Basically, to render the left eye you just click on the "LEFT" radio button and hit render. No stitching required.

Matt
Title: Re: 360-180 degrees stereo 3D panorama for Oculus-Rift
Post by: Matt on February 12, 2015, 03:27:42 AM
Quote from: Aerometrex on February 02, 2015, 06:22:31 PM
-setup a Spherical Off-axis Stereo camera with the right parameters (in my case the zero parallax distance is around 1000m to focus on the flying saucers and the inter-axial separation is 60m, the virtual camera rig is 300m above ground)

I would think that for the Rift you should probably use Parallel mode, not Off-axis. Maybe it depends on the settings in your viewer, but I think generally the assumption is that zero-parallax is at infinity. Unlike with stereo TVs and such.

Matt
Title: Re: 360-180 degrees stereo 3D panorama for Oculus-Rift
Post by: TheBadger on March 01, 2015, 01:20:00 PM
@Aerometrex

Hi man, did you see Matt's posts? Very interested in your guy's back and forth here. Were you able to confirm on your scene? Any issues? all is good?

I know you guys are all working. But please resolve the open questions in this thread if you have time. :) Can you confirm matts fix address the issue in the paper you mentioned?
Title: Re: 360-180 degrees stereo 3D panorama for Oculus-Rift
Post by: bigben on March 01, 2015, 08:15:04 PM
I had seen this in the release notes as well and was very excited by this.... but I have sooo many projects going on at the moment. :)   but they're all related.  I'm working on ground-based photogrammetry workflows and setups to supplement UAV imagery for detailed scanning of buildings. https://sketchfab.com/uomdigitisation/models (https://sketchfab.com/uomdigitisation/models) and the guys at Learning Environments at the uni are now talking with me about generating content for their VR stuff (also RIFT) to demo to researchers.  I'll send them a static panorama and see what they say.
Title: Re: 360-180 degrees stereo 3D panorama for Oculus-Rift
Post by: TheBadger on March 03, 2015, 01:19:53 PM
Big thanks Ben!
Look forward to knowing for sure, since I want to render something in this way soon. And I would like to have some certainty about how to render, even if I don't fully understand all the theory... which I don't.
Title: Re: 360-180 degrees stereo 3D panorama for Oculus-Rift
Post by: bigben on March 05, 2015, 03:20:38 PM
If anyone else has a RIFT and wants to test this for me, here's a download link for 2 images (expires 25/3/15) https://cloudstor.aarnet.edu.au/sender/download.php?vid=64551c13-4d6a-d308-639b-000000373519 (https://cloudstor.aarnet.edu.au/sender/download.php?vid=64551c13-4d6a-d308-639b-000000373519). 2D panorama is here: https://www.360cities.net/image/candor-chasma-peru (https://www.360cities.net/image/candor-chasma-peru) (yes the Peru thing is weird... it's a quirk of the system and the way I uploaded the image)

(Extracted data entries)
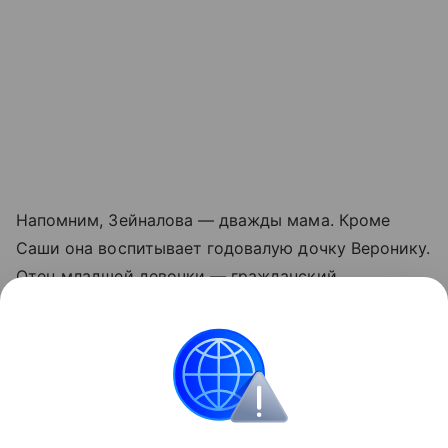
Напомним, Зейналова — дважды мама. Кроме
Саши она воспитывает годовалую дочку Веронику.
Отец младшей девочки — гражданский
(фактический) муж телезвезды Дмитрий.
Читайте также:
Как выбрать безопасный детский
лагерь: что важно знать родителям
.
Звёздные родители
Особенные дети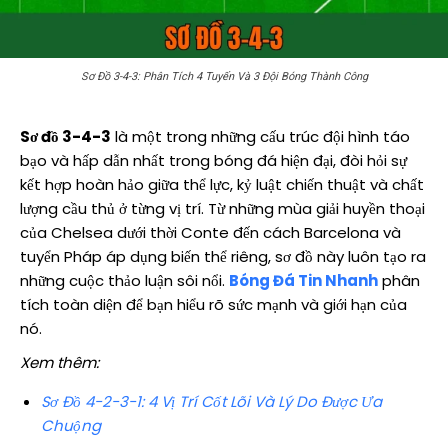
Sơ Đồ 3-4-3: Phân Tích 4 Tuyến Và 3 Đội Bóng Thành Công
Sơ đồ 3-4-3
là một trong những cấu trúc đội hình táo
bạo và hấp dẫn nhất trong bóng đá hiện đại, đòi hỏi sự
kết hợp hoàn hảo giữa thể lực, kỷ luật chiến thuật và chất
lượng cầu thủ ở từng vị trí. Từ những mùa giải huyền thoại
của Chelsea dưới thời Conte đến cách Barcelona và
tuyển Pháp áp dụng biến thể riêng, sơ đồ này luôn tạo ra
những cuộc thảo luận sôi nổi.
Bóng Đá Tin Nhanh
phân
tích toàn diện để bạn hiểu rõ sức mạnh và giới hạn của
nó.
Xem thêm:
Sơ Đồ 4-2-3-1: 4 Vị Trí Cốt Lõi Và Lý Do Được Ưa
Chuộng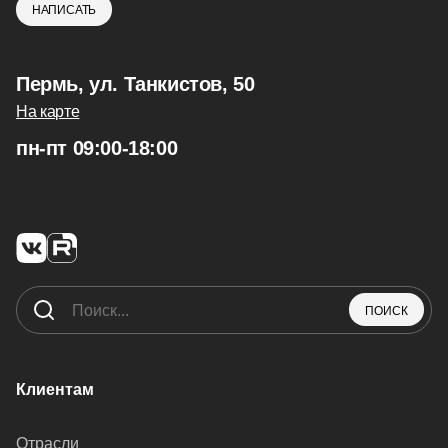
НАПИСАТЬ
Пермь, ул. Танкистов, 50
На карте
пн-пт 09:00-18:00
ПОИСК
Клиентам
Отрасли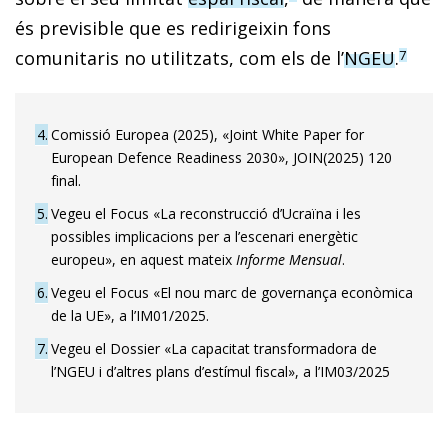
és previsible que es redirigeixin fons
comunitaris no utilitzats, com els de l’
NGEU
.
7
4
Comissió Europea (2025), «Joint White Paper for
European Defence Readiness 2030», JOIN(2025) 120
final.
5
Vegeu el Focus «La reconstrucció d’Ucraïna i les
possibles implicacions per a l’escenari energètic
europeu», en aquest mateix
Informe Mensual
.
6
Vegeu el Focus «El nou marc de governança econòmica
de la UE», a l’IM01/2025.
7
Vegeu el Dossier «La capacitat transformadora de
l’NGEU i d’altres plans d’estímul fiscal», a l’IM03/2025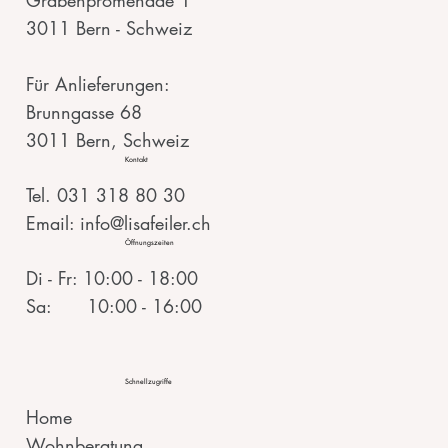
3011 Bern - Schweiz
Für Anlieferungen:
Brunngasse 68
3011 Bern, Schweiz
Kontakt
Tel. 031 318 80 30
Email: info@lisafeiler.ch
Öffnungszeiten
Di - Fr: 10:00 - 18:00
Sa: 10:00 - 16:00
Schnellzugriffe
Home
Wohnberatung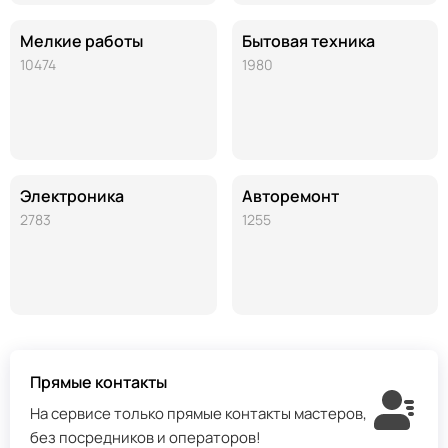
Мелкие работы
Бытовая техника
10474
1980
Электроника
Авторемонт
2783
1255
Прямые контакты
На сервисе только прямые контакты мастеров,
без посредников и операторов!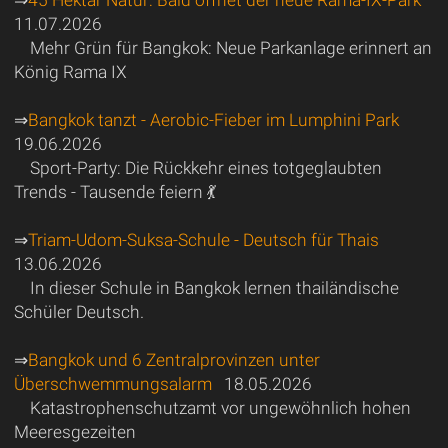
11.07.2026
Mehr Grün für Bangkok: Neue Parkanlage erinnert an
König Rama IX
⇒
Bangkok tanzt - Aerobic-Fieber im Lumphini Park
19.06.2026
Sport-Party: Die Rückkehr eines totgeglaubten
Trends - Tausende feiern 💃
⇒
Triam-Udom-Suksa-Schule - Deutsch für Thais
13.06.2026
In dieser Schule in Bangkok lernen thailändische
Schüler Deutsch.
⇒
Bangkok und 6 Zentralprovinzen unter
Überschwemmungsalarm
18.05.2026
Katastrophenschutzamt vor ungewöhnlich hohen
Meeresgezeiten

==

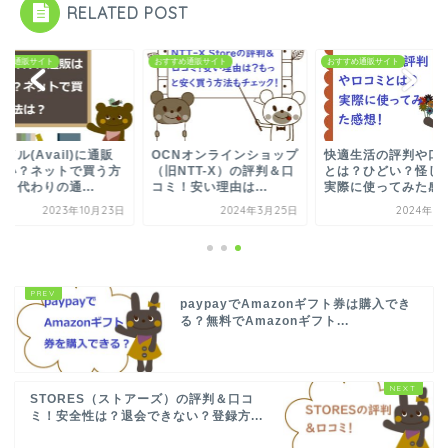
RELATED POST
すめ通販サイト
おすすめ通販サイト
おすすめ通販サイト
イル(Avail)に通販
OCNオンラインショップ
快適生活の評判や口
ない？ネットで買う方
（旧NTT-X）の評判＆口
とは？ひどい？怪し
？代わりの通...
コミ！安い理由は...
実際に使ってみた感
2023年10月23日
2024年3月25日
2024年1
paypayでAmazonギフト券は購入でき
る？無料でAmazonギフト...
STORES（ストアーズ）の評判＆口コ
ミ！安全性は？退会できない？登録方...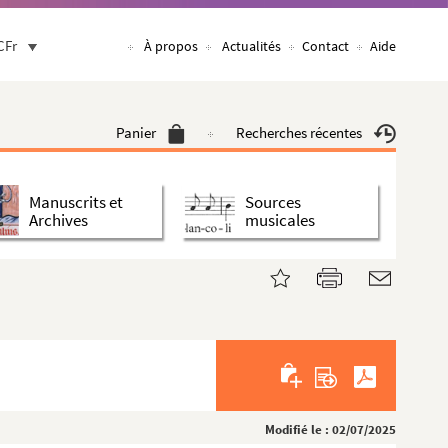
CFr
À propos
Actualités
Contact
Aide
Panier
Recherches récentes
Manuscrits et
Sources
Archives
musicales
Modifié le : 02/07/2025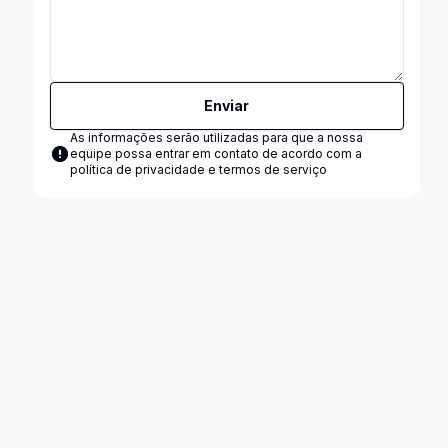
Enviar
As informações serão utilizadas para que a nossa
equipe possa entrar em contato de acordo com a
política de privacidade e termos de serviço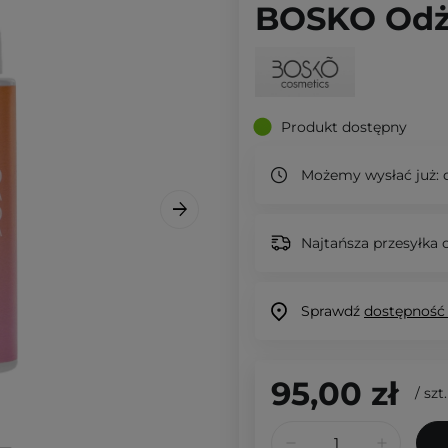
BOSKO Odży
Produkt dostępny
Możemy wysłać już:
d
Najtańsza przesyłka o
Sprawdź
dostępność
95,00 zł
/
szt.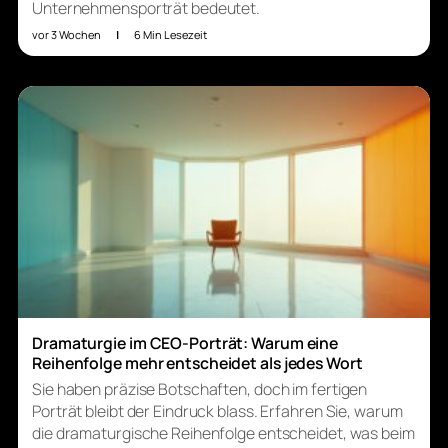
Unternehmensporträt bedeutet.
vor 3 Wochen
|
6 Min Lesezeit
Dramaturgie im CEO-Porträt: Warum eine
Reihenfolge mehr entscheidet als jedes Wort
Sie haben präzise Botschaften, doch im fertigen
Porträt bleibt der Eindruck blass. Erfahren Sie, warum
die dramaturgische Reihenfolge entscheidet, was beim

### [REQUIRED TASKS]
A. Can you translate this sentence from the forum thread on stereo 3D panoramas into Spanish: "I'll send them a static panorama and see what they say."
B. In the forum thread on stereo 3D panoramas, which camera mode does Matt suggest using for the Rift instead of Off-axis?
C. Carry on the forum thread on stereo 3D panoramas, starting right after its final post.

### [EXPECTED RESULTS]
A. Les enviaré un panorama estático y veré qué dicen.

B. Parallel mode.

C.
Title: Re: 360-180 degrees stereo 3D panorama for Oculus-Rift
Post by: TheBadger on March 05, 2015, 10:10:41 PM
BEN!
Mars looks beautiful this time of year. To bad about it not having any air to breath.
2 things about it...

It is interesting that zooming in just a little bit removes the fish eye effect that you get from very wide angle shot. That bowing is something I have seen in just about every rift demo video that I have looked at.
My question is, could there be a way to render that we use a narrower FOV, but in the end put it together in a way that we can keep a more human wide view. IF that sounds strange, I guess just imagine shooting a pano with a 35mm lens, instead of a 55mm lens, for example. When stitching a pano still, its not a problem. So I am just curious if you or anyone can explain a way to render and get rid of the fisheye effect, if that  word can really apply when there is no real lens.

I guess I am asking about some way to trick the system really, or rather the eye at least. I imagine that in the rift, narrowing the FOV would mess up the perception of distance and space if rendering that way would even be possible.

Also, I hope this is still on topic. But why does a pretend lens in 3D have real world problems? Maybe I should know this already, but I don't. So sorry if anyone thinks that is a silly question.

The other thing from the  image I wanted to ask about is the really really unfortunate banding in the sky. Other than using an over cast sky, how can I make sure I don't have this in any of my renders?.. I believe there are threads on this, but I don't recall anyone ever giving the solution, if there is one.

I dont have my rift yet, but I can't wait to se what you made. I downloaded to make sure I have it when the rift gets here.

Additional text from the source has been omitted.